Gehemmtheit: «Ich, 30, hatte noch nie Sex»
Obwohl ich bald 30 bin und mich vom weiblichen Geschlecht angezogen fühle, ist es mir noch nie gelungen, einer Frau wirklich nahe zu kommen und mit ihr auch Sex zu haben. Bin ich gehemmt oder einfach nur zu bequem? Martin F.
Veröffentlicht am 5. August 2003 - 00:00 Uhr
Natürlich braucht es etwas Mut und Initiative, um eine Frau zu erobern: Die Anziehung ist nicht immer gegenseitig, und manche Frauen wollen umworben werden. Was auch bedeutet, dass man lernen muss, Zurückweisungen zu ertragen.
Wenn es aber bis 30 nie geklappt hat, würde auch ich auf eine neurotische Gehemmtheit schliessen. Die Tiefenpsychologie geht von einer dreigeteilten Seele aus: Im «Es» drängen die Triebe nach Befriedigung. Im «Über-Ich» stecken Ideale, Regeln und Verbote. Viele davon sind sinnvoll und nötig, etwa die Hemmung zu töten. Andere schränken das Leben unnötig ein, zum Beispiel Ihre Hemmung, ein normales, altersgemässes Liebesleben zu führen. Der dritte Teil der Seele, das «Ich», hat die Aufgabe, zwischen dem «Es», dem «Über-Ich» und der Umwelt zu vermitteln und ein Gleichgewicht herzustellen. Dieses «Ich» entspricht in etwa unserem Bewusstsein.
Ihre Aufgabe ist es also, Ihre erotischen und sexuellen Wünsche kennen zu lernen und diese zu akzeptieren. Dabei könnten Ihnen zum Beispiel eine Männergruppe oder Gespräche mit Freunden helfen. Wenn Ihnen dieser Schritt gelingt, werden Sie auch die Kraft finden, sich einer Frau zu nähern, Ihr Bedürfnis nach Zärtlichkeit, Erotik und Sexualität zu äussern und Ihre Sehnsucht zu stillen.

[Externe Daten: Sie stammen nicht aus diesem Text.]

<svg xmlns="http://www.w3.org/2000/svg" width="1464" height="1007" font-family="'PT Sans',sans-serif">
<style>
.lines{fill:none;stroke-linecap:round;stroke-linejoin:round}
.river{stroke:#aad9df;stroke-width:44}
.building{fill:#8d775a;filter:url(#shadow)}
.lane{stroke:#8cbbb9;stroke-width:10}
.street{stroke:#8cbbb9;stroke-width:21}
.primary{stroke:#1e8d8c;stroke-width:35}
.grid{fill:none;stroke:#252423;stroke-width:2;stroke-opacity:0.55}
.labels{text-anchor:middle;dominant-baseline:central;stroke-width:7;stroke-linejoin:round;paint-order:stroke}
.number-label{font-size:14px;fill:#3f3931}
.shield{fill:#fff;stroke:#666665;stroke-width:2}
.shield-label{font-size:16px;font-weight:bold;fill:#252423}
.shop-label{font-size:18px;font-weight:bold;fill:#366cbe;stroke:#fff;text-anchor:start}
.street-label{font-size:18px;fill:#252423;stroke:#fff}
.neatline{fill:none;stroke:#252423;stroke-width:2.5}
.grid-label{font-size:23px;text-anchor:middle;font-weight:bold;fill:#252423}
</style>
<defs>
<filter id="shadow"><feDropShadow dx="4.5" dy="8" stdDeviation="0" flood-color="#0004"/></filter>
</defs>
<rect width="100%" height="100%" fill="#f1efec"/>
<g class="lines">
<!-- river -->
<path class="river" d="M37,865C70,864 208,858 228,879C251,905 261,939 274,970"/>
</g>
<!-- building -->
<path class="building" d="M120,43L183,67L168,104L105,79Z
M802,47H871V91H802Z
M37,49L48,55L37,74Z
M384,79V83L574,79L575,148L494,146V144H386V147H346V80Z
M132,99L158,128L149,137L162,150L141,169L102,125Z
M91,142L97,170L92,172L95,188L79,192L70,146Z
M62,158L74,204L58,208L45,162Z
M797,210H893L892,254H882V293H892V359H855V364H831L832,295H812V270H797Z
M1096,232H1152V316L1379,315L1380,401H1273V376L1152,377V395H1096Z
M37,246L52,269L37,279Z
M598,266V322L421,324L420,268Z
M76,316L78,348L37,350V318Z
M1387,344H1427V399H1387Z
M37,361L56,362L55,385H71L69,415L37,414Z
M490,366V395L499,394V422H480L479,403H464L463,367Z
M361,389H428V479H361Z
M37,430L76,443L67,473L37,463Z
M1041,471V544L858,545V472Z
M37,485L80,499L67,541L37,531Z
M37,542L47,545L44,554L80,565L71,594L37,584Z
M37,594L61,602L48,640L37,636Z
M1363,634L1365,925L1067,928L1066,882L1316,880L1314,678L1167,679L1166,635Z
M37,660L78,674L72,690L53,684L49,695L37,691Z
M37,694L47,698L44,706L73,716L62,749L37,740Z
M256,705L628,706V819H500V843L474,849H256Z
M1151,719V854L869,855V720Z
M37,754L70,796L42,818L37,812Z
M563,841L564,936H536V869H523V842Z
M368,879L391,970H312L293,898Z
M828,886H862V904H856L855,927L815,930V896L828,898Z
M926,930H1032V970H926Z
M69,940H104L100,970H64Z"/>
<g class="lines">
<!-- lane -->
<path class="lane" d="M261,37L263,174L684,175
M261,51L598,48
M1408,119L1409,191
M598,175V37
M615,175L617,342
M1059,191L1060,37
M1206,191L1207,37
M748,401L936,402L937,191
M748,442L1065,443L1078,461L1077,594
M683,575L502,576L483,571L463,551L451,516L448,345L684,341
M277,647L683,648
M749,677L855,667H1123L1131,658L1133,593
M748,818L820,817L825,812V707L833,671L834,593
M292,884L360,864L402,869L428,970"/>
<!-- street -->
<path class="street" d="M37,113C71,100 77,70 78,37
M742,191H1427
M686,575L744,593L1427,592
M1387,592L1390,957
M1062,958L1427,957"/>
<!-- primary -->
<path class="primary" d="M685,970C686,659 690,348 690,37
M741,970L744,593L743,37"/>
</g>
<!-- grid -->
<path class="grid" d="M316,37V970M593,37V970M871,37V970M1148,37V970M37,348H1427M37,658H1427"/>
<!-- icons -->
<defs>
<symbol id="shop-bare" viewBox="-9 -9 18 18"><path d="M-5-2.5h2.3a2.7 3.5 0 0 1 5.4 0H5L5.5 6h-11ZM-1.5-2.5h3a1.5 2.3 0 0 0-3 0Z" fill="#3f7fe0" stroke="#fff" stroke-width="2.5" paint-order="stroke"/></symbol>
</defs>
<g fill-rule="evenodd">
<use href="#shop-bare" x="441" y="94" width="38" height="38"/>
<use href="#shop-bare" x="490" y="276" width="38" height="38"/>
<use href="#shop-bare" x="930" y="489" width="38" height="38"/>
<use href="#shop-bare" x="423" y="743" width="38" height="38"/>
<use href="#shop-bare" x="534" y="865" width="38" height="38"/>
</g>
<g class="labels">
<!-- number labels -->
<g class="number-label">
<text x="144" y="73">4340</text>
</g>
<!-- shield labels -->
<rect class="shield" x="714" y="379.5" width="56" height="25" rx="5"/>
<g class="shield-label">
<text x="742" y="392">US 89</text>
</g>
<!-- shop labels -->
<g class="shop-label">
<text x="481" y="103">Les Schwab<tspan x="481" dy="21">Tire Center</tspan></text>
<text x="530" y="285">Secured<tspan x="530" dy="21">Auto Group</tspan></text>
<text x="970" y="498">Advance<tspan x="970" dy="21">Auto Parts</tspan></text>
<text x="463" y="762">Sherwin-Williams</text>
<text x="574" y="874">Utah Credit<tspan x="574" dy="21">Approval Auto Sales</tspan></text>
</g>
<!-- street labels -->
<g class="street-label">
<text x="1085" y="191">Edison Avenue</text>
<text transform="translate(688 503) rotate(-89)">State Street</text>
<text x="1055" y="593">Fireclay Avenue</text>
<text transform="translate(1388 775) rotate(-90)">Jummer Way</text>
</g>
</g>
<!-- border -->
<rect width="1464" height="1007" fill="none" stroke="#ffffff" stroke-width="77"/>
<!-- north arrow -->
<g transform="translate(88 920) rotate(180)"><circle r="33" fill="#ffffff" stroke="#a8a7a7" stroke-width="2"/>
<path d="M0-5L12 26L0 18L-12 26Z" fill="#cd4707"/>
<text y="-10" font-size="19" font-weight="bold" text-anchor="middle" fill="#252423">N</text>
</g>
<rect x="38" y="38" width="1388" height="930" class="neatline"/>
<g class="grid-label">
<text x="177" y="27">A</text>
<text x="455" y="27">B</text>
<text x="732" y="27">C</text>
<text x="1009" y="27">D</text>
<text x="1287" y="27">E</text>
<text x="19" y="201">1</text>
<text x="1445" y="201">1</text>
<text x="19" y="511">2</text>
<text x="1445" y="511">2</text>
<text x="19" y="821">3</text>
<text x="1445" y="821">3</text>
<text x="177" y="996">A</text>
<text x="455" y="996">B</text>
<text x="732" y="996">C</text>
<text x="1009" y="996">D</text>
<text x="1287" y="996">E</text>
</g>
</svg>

Der Tiefenpsychologe Harald Schultz-Hencke erklärt in seinem Buch «Der gehemmte Mensch», dass Hemmungen im frühen Kindesalter entstehen, wenn Kinder in ihrem natürlichen Entfaltungsdrang behindert werden. Er unterscheidet drei Bereiche: Erstens möchte das Kind Dinge oder Menschen haben und behalten. Zweitens hat es ein Geltungsbedürfnis, möchte jemand sein, respektiert werden und auch einmal Nein sagen können. Und drittens erfahren bereits auch Kinder Sexualität, die sie ihrem jeweiligen Entwicklungsstand entsprechend neugierig erkunden wollen.
Sexfantasien als Folge der Verdrängung
Wenn Eltern diesem natürlichen Streben mit Ignoranz, Unverständnis oder gar Strafen begegnen, wird aus dem allzu braven Kind ein gehemmter Erwachsener: jemand, der sexuell blockiert, kraftlos, übermässig nachgiebig und unsicher durchs Leben schleicht.
Die Kraft seiner Wünsche ist längstens unter einem schweren Deckel verschwunden oder er hat sich einfach arrangiert.
Die verdrängten Wünsche bleiben allerdings im Unbewussten haften. Sie produzieren in der Fantasie riesige Ansprüche, denen die Realität nie genügen kann. Oft wartet deshalb ein sexuell gehemmter Mensch auf eine erotische Traumbegegnung voller Romantik, Leidenschaft und ohne Konflikte, aber er tut nichts dafür. Falls doch eine Beziehung zustande kommt, geht sie häufig und rasch an seiner Unersättlichkeit zugrunde.
Die Zurückhaltung gehemmter Menschen führt auch dazu, dass sie es als Partner oder Partnerin schwer haben: Weil ein Teil ihrer Lebendigkeit unterdrückt wird, sind sie nicht fassbar und zeigen kein Profil, auf das sich andere in ihren Gefühlen beziehen können. Gehemmtheit ist jedoch kein unabänderliches Schicksal. Hemmungen lösen sich allmählich auf, wenn man seine Gehemmtheit erkennt und mutig immer wieder neue Schritte wagt, um sich zu entfalten.